In a typical Django project there are several file paths that are usually derived and hacked into the settings file – the Django project root directory, the Django admin media directory, and sometimes the path to the settings file itself. Here are methods for our wrapped settings class to intuit these paths:

def settings_path(self):
    """Return path to project settings."""
    from os import path
    from django.utils import importlib

    # Have to use real settings directly because UserSettingsHolder
    # sets SETTINGS_MODULE to ``None`` as a class variable.
    mod = importlib.import_module(
      self.default_settings.SETTINGS_MODULE)

    # Split off the extension to replace ".pyc" with ".py"
    return path.splitext(path.abspath(mod.__file__))[0] + ".py"

def project_root_path(self):
    """Return path to project root."""
    from os import path

    # We "cheat" here to find project root because we have know
    # this file is ``PROJECT_ROOT/common/settings.py``.
    return path.abspath(path.join(path.dirname(__file__), ".."))

def admin_media_path(self):
    """Return path to Django admin media directory."""
    from os import path
    from django.contrib import admin

    return path.abspath(
      path.join(path.dirname(admin.__file__), "media"))

And we can view our results with:

from common.settings import settings

print("Settings file path: %s" % settings.settings_path())
print("Project root directory path: %s" %
      settings.project_root_path())
print("Admin media directory path: %s" %
      settings.admin_media_path())

which outputs:

Settings file path: /Users/ryan/demo/settings.py
Project root directory path: /Users/ryan/demo
Admin media directory path: /Users/ryan/env/demo/lib/python2.6/site-packages/django/contrib/admin/media

Putting a full file together with our simple extension methods.
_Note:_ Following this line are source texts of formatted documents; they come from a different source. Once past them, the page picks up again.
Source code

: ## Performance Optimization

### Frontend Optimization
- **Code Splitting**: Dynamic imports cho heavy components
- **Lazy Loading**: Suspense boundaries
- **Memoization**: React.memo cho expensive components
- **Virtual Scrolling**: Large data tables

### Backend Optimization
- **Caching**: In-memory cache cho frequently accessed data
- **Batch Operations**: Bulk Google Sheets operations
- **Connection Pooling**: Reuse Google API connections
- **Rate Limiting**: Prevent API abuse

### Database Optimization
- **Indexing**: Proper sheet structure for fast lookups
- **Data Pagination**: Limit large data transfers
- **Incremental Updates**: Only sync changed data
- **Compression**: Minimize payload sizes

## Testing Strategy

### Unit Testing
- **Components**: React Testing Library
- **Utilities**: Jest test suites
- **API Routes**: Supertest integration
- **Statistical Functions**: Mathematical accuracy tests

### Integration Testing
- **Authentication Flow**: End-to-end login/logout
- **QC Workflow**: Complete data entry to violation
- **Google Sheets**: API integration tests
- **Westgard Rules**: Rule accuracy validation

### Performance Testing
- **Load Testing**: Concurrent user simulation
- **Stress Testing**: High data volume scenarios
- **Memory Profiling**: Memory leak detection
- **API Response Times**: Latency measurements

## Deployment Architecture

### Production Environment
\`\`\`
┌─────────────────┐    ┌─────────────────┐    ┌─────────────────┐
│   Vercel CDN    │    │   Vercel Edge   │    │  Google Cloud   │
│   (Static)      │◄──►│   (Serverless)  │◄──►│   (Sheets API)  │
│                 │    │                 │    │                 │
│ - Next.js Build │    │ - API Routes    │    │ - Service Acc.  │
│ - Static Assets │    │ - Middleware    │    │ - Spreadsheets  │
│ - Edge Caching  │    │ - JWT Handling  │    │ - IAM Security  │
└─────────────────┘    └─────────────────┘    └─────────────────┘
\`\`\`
In our case, the finished “common/settings.py” file will be:

from os import path
from django.contrib import admin
from django.conf import settings as _settings, UserSettingsHolder
from django.utils import importlib

class CustomSettings(UserSettingsHolder):
    """Thin settings wrapper.

    .. note:: "Real" settings object is available as
      ``.default_settings`` member.
    """

    def is_sqlite(self):
        """Return ``True`` if default database is SQLite."""
        # Driver: 'sqlite3'
        return 'sqlite3' in self.DATABASES['default']['ENGINE']

    def is_postgres(self):
        """Return ``True`` if default database is PostgreSQL."""
        # Drivers: 'postgresql_psycopg2', 'postgresql'
        return 'postgresql' in self.DATABASES['default']['ENGINE']

    def settings_path(self):
        """Return path to project settings."""
        mod = importlib.import_module(
          self.default_settings.SETTINGS_MODULE)

        # Split off the extension to replace ".pyc" with ".py"
        return path.splitext(path.abspath(mod.__file__))[0] + ".py"

    def project_root_path(self):
        """Return path to project root."""
        return path.abspath(
          path.join(path.dirname(__file__), ".."))

    def admin_media_path(self):
        """Return path to Django admin media directory."""
        return path.abspath(
          path.join(path.dirname(admin.__file__), "media"))

settings = CustomSettings(_settings)

While these contrived example method extensions are solving problems perhaps best solved elsewhere (like in the actual project settings file), they serve to illustrate a simple means of how to extend the Django settings module easily and without interfering with the runtime settings configuration process.